→ Exercise: Output the lines below as a JSON list of strings, one string per line, with blank lines omitted. Begin at the start of the rows and stop after the line that contains "state / province: Kirinyaga", and leave the pictures out of your answer.

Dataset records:

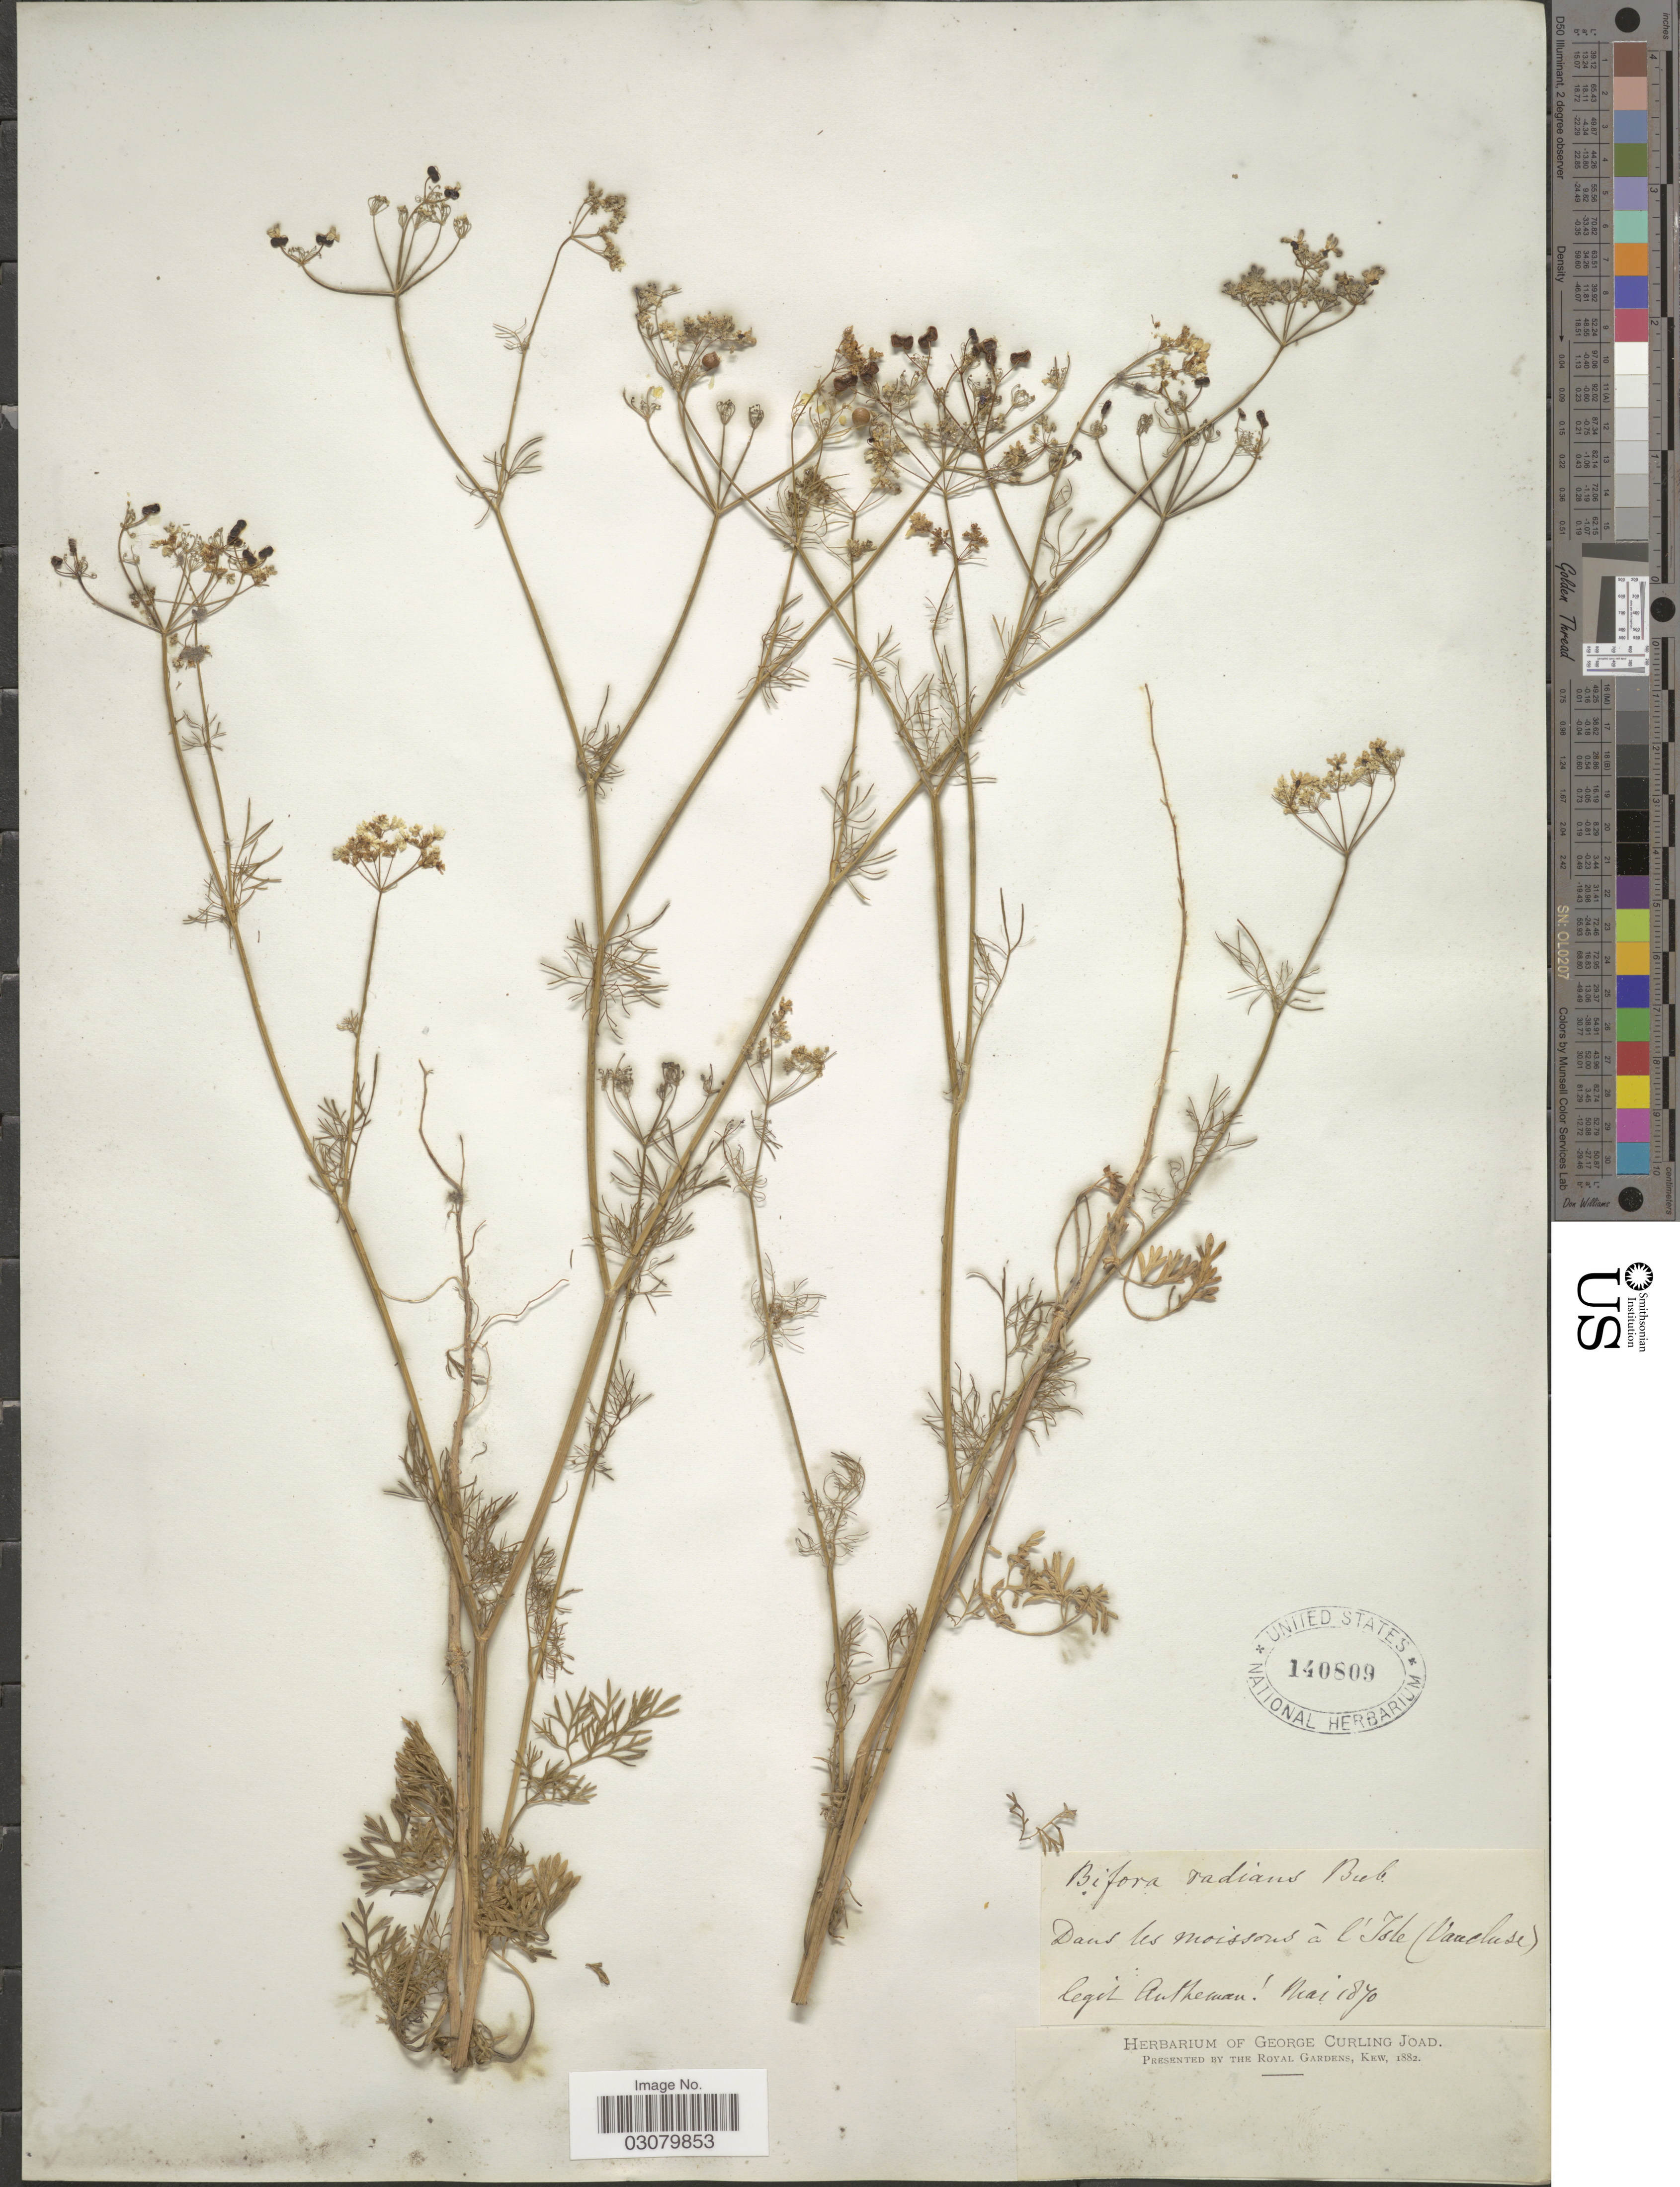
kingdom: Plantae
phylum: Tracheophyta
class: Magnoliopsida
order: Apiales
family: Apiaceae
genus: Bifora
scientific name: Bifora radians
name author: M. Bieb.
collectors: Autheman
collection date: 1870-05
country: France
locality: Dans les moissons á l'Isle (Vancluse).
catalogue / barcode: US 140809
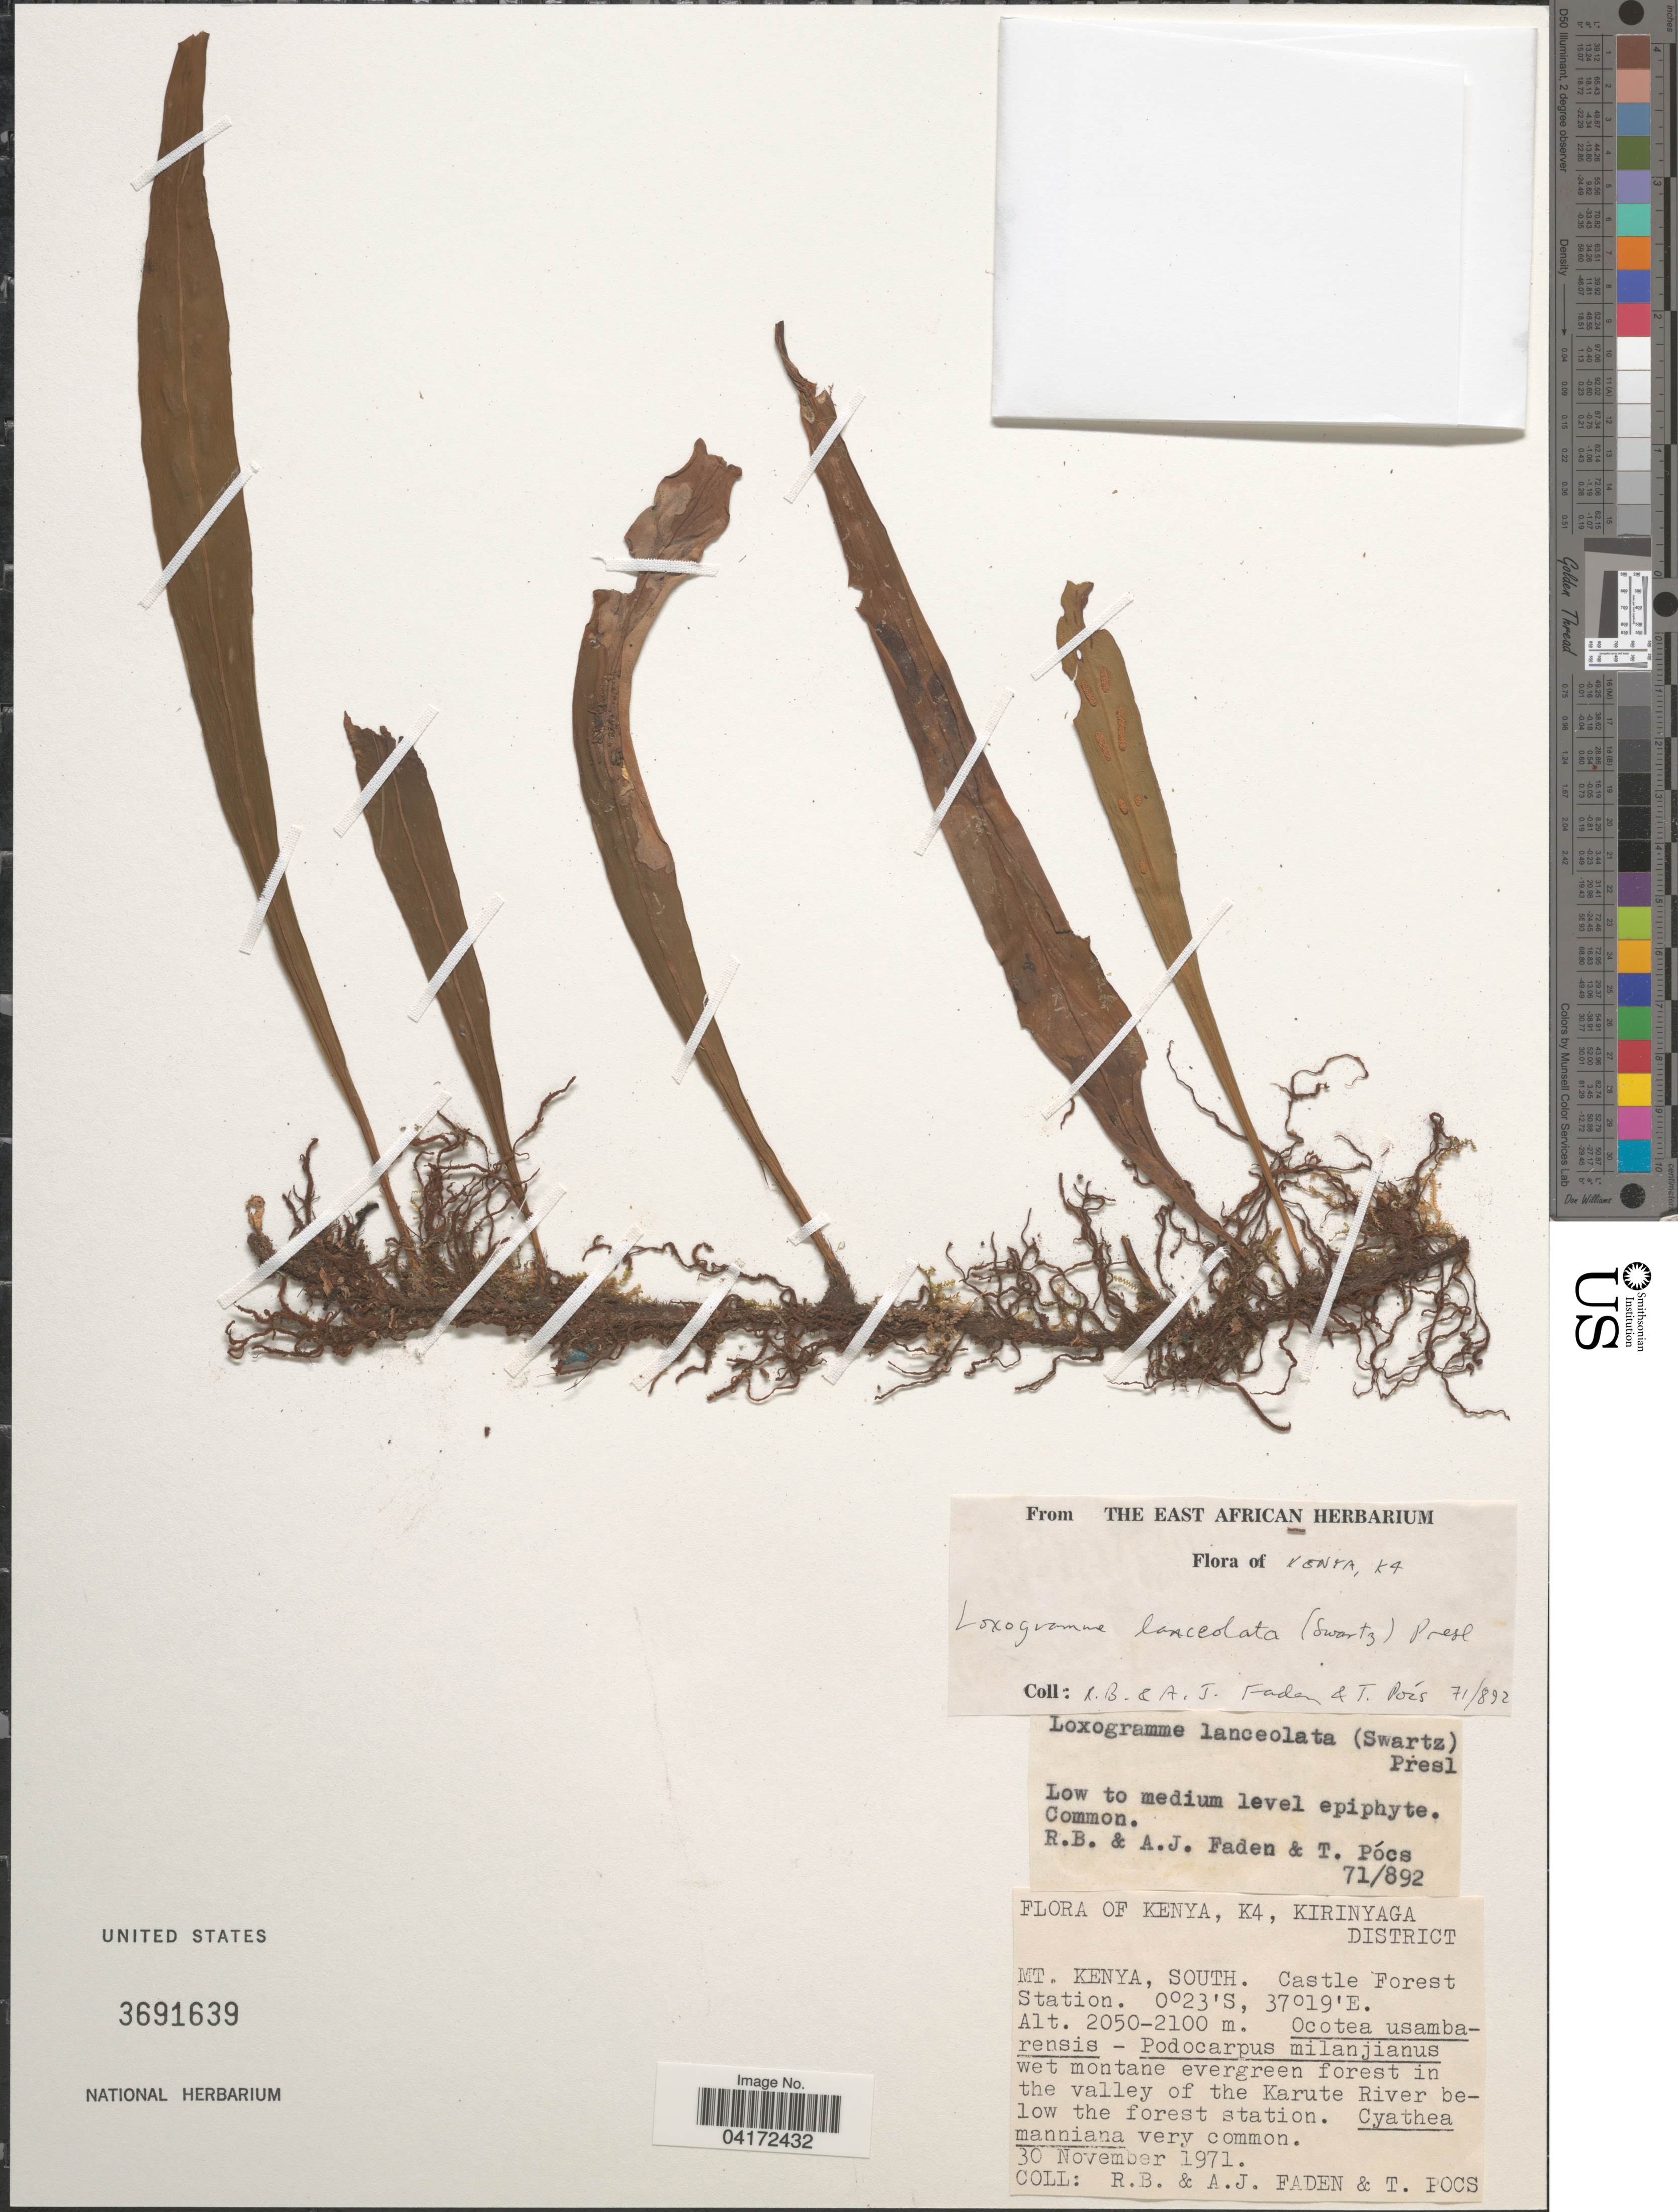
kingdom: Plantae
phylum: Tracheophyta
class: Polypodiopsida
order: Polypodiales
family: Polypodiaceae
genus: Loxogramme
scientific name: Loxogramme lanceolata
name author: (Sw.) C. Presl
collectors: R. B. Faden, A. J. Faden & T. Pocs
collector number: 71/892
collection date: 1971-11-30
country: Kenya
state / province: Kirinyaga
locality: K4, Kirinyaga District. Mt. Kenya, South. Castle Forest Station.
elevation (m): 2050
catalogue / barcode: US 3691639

→ Task response:
[
  "kingdom: Plantae",
  "phylum: Tracheophyta",
  "class: Magnoliopsida",
  "order: Apiales",
  "family: Apiaceae",
  "genus: Bifora",
  "scientific name: Bifora radians",
  "name author: M. Bieb.",
  "collectors: Autheman",
  "collection date: 1870-05",
  "country: France",
  "locality: Dans les moissons á l'Isle (Vancluse).",
  "catalogue / barcode: US 140809",
  "kingdom: Plantae",
  "phylum: Tracheophyta",
  "class: Polypodiopsida",
  "order: Polypodiales",
  "family: Polypodiaceae",
  "genus: Loxogramme",
  "scientific name: Loxogramme lanceolata",
  "name author: (Sw.) C. Presl",
  "collectors: R. B. Faden, A. J. Faden & T. Pocs",
  "collector number: 71/892",
  "collection date: 1971-11-30",
  "country: Kenya",
  "state / province: Kirinyaga"
]